Yukarıdaki açıklamalar doğrultusunda dosya içeriği bütün olarak ele alınıp değerlendirildiğinde;

Olayda sanık, sinirli bir şekilde üzerine doğru yürüdüğü C...A... isimli şahsa vuracağını zannederek aralarına girmek isteyen maktûle yaralama kastıyla sert bir şekilde tokat atmış ve bu eylem sonucunda maktûl yere sert bir şekilde düşerek kafasını limanın sert zeminine çarparak ölmüştür. Vurulan darbeyle yere düşen ve başını sert zemine çarpan maktûlün, olayın olağan seyri içinde ve düşme sonucunda meydana gelen kafa kaide kırığı ile birlikte kafa içi travmatik değişimlerden öldüğü göz önüne alındığında, ölümün gerçekleşmesi açısından eklenen bir sebep söz konusu olmayıp olayda 765 sayılı TCY’nın 452. maddesinin 2. fıkrasının uygulanma olanağı bulunmamaktadır.

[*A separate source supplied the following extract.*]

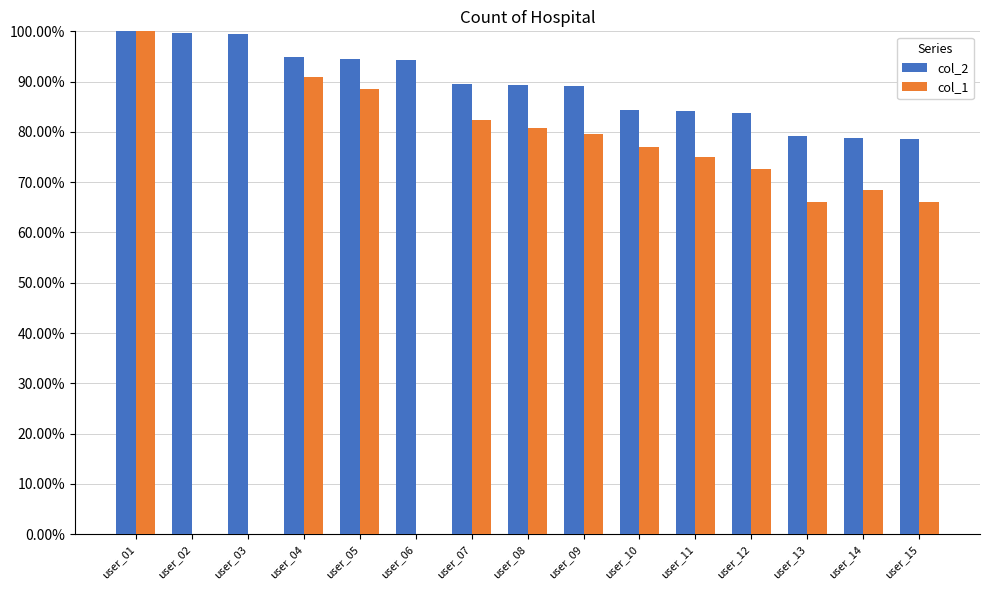

How many groups of bars are there?

15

Bu itibarla, sanığın eylemi 765 sayılı TCY’nın 452/1. maddesindeki suçu oluşturmakta olup yerel mahkemenin direnme kararında isabet bulunmadığından bozulmasına karar verilmelidir.

SONUÇ:

Açıklanan nedenlerle,

1- Ü... Ağır Ceza Mahkemesinin 18.03.2008 gün ve 5-51 sayılı direnme hükmünün BOZULMASINA,

2- Dosyanın mahalline gönderilmesi için Yargıtay C.Başsavcılığına TEVDİİNE, 05.05.2009 günü yapılan müzakerede oybirliğiyle karar verildi.